Beard wrote the book in 1940. The recipes were from his experience as a caterer to cocktail parties in Manhattan. Reading his descriptions reminded me of Nick and Nora Charles, although I don’t recall them ever eating anything but breakfast. Once the sun was past high noon, it was cocktails only. Two recipes became my standards for parties in those days before my Chinese cooking period. In one, slices of salami were folded into cornets and stuffed with an herbed cream cheese. Beard called these salami with herbs. The other was balls of ground, raw beef rolled in ground nuts. I’ve been able to find the first recipe in modern revisions of his book but not the latter. My worn paperback copy crumbled into dust many years ago.
Fold the slices of salami around your finger to form a cornucopia. Pinch the edges together well and place in the rack. If they are pressed firmly and securely, they will stick together, but a brushing of white of egg will surely hold them. Chill the cornucopias in the refrigerator for half an hour then fill them from a pastry tube … with the following:
For 15 to 18 cornucopias, one cup of cream cheese, one tablespoon each of chopped parsley and chives, one teaspoon each of fresh dill and chopped chervil, and three-fourths teaspoon of salt.… Blend the herbs with the cream cheese and fill the pastry tube. Let the filled cornucopias set in the refrigerator for at least an hour before serving.
… These cornucopias are delicious with champagne and with almost any kind of cocktail.
Setting Beard and his cornucopias aside for a moment, last February while I was attending a conference in New York City, I took time to visit a young butcher I know. Adam Tiberio opened Tiberio Custom Meats a few months earlier in the Lower East Side. To get to the shop, you enter a restaurant called “Sauce” and immediately turn right. The shop is small but nonetheless quite complete. On certain days you can stand on the sidewalk outside the shop and watch through the large plate-glass window as Adam breaks down a whole carcass into cuts familiar to most customers. One of the cooked products that Adam handed me to sample that day was an eye of round that had been brined and roasted.
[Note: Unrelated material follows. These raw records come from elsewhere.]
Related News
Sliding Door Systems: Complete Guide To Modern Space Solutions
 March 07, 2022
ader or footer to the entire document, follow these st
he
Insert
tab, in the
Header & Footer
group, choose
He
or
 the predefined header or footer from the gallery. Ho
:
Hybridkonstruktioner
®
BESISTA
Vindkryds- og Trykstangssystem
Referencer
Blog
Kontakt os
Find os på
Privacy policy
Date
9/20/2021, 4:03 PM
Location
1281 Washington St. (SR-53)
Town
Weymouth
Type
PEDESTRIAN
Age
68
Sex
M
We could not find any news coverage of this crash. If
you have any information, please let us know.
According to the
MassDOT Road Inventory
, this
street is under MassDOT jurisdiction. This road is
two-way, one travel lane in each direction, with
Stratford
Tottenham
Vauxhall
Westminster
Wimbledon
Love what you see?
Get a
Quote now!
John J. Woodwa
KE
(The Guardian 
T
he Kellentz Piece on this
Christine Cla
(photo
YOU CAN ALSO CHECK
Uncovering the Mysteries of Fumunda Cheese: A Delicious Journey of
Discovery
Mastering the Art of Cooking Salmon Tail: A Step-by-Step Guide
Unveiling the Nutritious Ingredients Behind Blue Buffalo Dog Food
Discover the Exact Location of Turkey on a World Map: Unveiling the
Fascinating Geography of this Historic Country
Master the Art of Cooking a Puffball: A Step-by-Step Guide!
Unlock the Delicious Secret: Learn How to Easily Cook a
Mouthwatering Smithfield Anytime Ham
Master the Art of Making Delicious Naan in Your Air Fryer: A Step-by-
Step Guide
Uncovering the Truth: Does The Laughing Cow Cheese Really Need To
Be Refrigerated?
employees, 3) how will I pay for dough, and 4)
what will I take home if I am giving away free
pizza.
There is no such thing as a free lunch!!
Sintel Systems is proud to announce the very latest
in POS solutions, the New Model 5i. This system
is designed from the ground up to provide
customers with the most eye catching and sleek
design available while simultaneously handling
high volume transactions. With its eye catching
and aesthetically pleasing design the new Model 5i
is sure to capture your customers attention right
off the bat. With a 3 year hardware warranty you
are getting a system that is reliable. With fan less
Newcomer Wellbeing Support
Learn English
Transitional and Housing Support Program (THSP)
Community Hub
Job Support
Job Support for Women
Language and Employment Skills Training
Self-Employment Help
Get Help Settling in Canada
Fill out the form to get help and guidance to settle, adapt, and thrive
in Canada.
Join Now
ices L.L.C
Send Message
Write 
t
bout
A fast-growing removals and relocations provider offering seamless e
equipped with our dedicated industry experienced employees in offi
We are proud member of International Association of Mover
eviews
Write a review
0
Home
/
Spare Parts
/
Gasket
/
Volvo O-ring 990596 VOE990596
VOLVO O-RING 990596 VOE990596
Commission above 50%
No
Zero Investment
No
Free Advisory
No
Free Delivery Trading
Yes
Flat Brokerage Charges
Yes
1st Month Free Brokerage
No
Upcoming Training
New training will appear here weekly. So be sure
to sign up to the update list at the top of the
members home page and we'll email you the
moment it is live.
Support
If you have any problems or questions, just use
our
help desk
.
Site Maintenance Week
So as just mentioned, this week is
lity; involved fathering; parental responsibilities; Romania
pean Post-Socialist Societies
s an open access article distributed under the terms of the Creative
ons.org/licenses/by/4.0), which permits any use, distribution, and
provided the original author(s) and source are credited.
Thinly sliced and served cold, it was amazing. I had never thought about brining beef. Adam had taken a bland, dry cut barely suitable for the grinder and turned it into something worth a special trip.
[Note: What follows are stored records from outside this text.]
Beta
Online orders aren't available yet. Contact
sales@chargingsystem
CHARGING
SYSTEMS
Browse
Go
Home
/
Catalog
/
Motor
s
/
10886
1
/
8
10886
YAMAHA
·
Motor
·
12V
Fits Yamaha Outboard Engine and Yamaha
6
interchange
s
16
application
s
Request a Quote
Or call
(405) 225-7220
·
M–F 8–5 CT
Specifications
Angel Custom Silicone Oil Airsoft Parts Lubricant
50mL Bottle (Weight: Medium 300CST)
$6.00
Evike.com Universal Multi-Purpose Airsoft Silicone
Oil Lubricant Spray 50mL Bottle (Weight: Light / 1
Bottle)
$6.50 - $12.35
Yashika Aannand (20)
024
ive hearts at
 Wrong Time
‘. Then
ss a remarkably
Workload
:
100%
The Mexican meat market where I purchase much of what I cook periodically has beef eye of round on sale. One day in May, I brought home a 1-kg (2.2-lb) chunk. I prepared a simple 2% salt and 2% sugar brine according to the amounts indicated in my brine estimator. I injected the meat and set it in the brine. The brining container was refrigerated for five days, and each day the meat was given a turn. After the last day, the meat was removed from the brine, dried thoroughly with absorbent paper, and set on a rack to dry overnight in the refrigerator. The following day, I hot-smoked the meat over applewood at about 65 °C (150 °F) until the internal temperature rose to 55 °C (131 °F). The whole smoking process took about 10 hours.
After smoking, I chilled the meat. Somehow I managed to resist tasting it warm out of the smoker. When chilled, I sliced the cylinder of smoked meat lengthwise into two semi-cylindrical logs. This made the meat easy to slice and the slices more manageable. I tasted one. It was not as moist as Adam’s, probably because of the long smoking process, but it was tasty.
Now, to return to at James Beard’s cornucopias: I took a few tablespoons of heavy cream and whipped it up. I flavored this with some wasabi powder and a generous amount of ao-nori. This mixture was then chilled for a few hours.
I completed the cornets by positioning a dab of the flavored cream in the center of a slice of meat and forming it into a cone shape. I then took a second piece of meat and wrapped it around the first. Nothing else was added. The mouthfeel of the fat in the cream more than overcame the dryness of the meat.
I can hardly wait for this cut to go on sale again.